あわせて、何をもって成功とするかという目標も、この段階ですり合わせておきます。例えば特定業務の作業時間を月に何時間減らすといった、測れる形の目標を設定しておくと、後で効果を判断しやすくなります。最初の2ヶ月で自社の課題地図と目標を固めることが、その先の取り組みの方向性を決めます。

パイロット導入(2〜3ヶ月目)

次のステップは、2〜3ヶ月目に行うパイロット導入です。

前段で洗い出した課題の中から、効果が見込めて始めやすい業務を一つ選び、小さな範囲でAIの活用を試すフェーズです。AIの導入および活用は、いきなり全社に広げるのではなく、限られた部署や業務で検証することで、リスクを抑えながら実際の効果や使い勝手を確かめられます。さらに、この段階で得られた手応えや課題が、本格展開に向けた貴重な材料となります。
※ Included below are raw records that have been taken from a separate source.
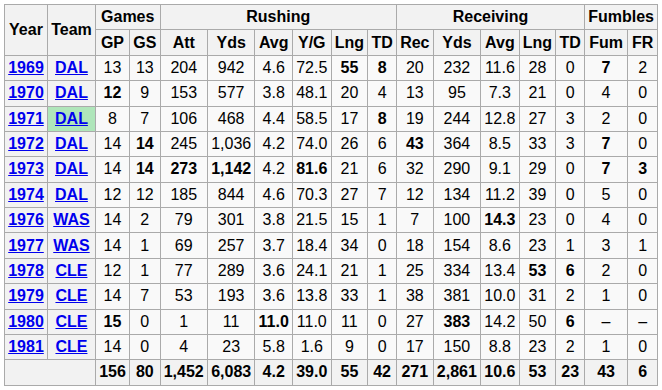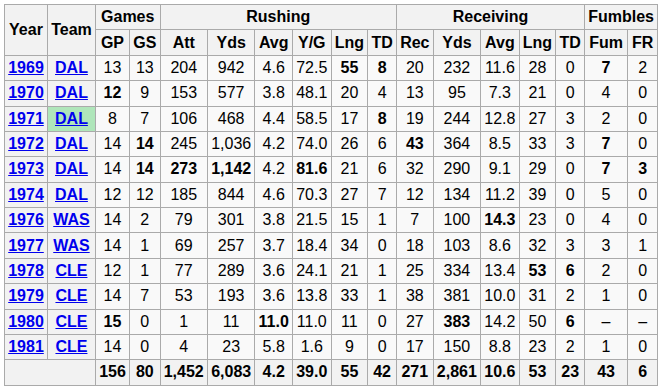1977 | Receiving / Yds: 154 -> 103
1977 | Receiving / Lng: 23 -> 32
1977 | Receiving / TD: 1 -> 3
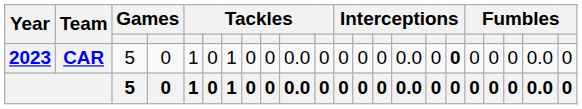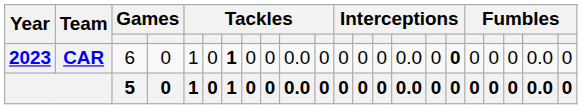CAR | column 3: 5 -> 6
CAR | column 7: normal -> bold
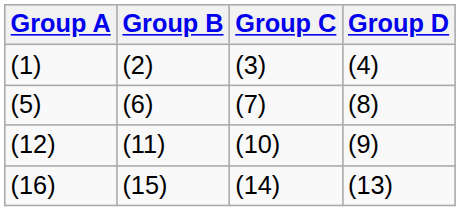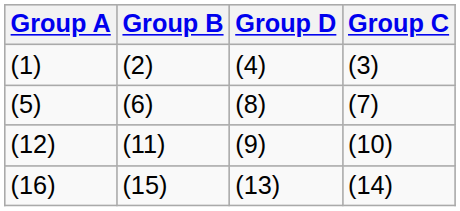columns swapped: Group C <-> Group D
うまくいった点はそのまま横展開し、つまずいた点は原因を分析して改善することで、自社に合った使い方や進め方が具体的に見えてきます。最初から完璧を目指すのではなく、検証を通じて精度を高めていく姿勢が、定着への近道といえます。

本格展開・社内定着(4ヶ月目以降)

最後のステップは、4ヶ月目以降の本格展開と社内定着です。

パイロットで効果が確認できた使い方を、ほかの部署や業務へ順次広げていくフェーズとなります。この段階では、属人的な使い方にとどめず、誰もが同じ品質で使えるよう運用ルールやマニュアルを整えることが重要です。加えて、人材の育成や勉強会を通じたリテラシーの底上げを行い、AI顧問がいなくても回る体制づくりを進めるタイミングとなります。
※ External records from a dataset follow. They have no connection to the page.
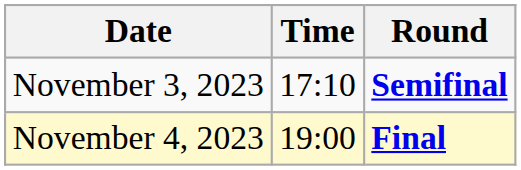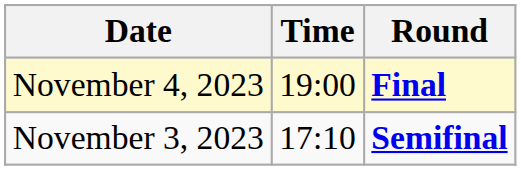rows swapped: November 3, 2023 <-> November 4, 2023
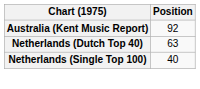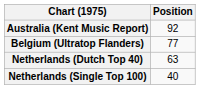+ row: Belgium (Ultratop Flanders) | 77
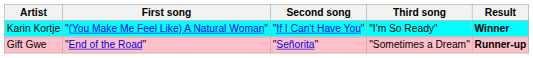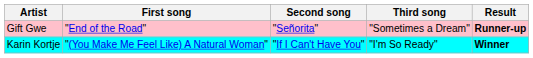rows swapped: Gift Gwe <-> Karin Kortje
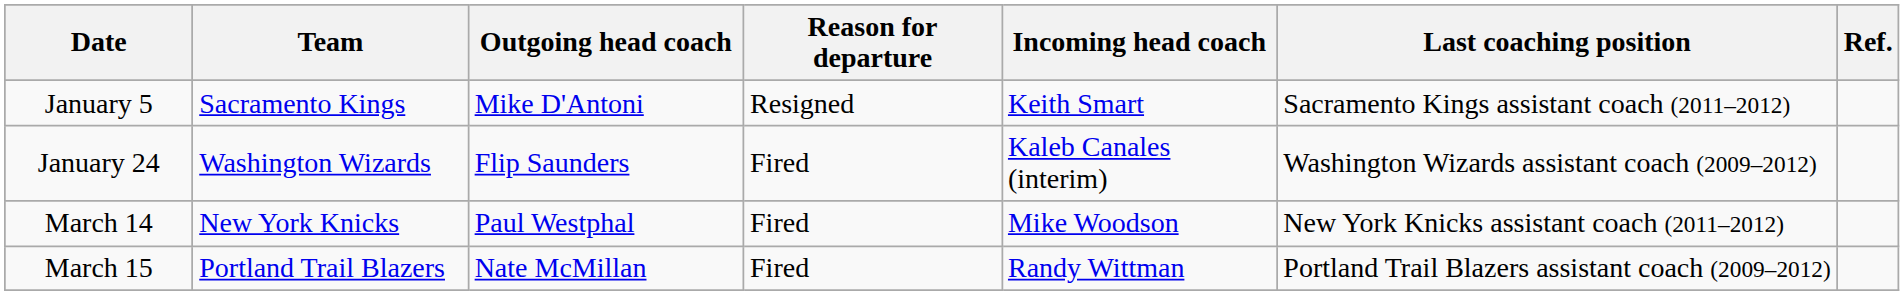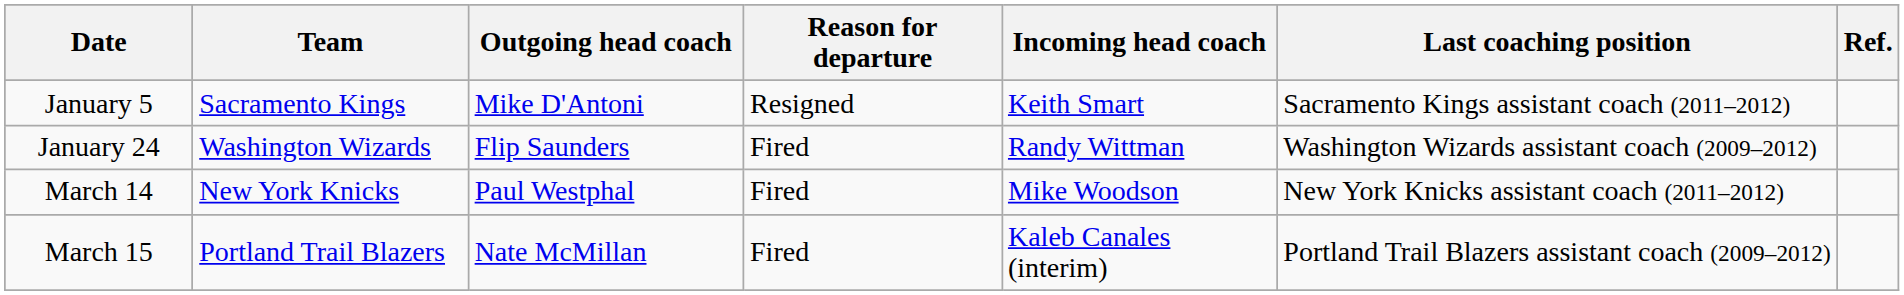January 24 | Incoming head coach: Kaleb Canales (interim) -> Randy Wittman
March 15 | Incoming head coach: Randy Wittman -> Kaleb Canales (interim)
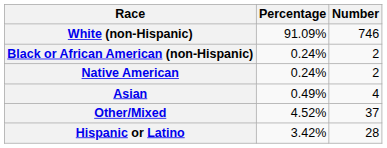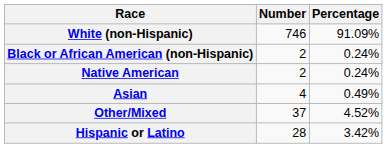columns swapped: Number <-> Percentage
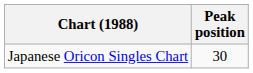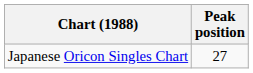Japanese Oricon Singles Chart | Peak position: 30 -> 27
なお、本格展開で気をつけたいのは、広げること自体を目的にしないことです。現場が使いこなせないまま範囲だけ広げても、形だけの導入で終わってしまうため、一つひとつの業務でしっかり成果を出しながら、無理のないペースで広げていくのが定着のコツです。ここまで来れば、AI活用は一過性の取り組みではなく、自社の働き方の一部として根づいていきます。

AI顧問は「設計」と「伴走」で選ぶ

AI顧問は、生成AIの活用を外部の専門家として継続的に支え、業務の棚卸しから社内定着までを伴走する役割を持つ存在です。単発で戦略を提案するAIコンサルとは異なり、現場で実際にツールが使われるところまで踏み込む点が強みといえます。
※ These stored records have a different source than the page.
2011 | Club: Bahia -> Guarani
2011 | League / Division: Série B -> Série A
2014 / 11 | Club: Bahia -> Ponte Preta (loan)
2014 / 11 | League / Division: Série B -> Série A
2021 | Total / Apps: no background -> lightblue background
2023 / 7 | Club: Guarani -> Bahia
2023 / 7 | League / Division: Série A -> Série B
導入を検討する際は、月額の料金相場やサービス内容を比較するだけでなく、経営と実務の両方に通じ、自社に合った進め方を設計してくれるかどうかを見極めることが大切です。AI活用の成否は、どのツールを選ぶかよりも、自社の業務にどう落とし込むかという設計と、それを根づかせる伴走の質で決まります。まずは小さく試せるプランから始め、信頼できるAI顧問とともに、自社のペースでAI活用を前進させていきましょう。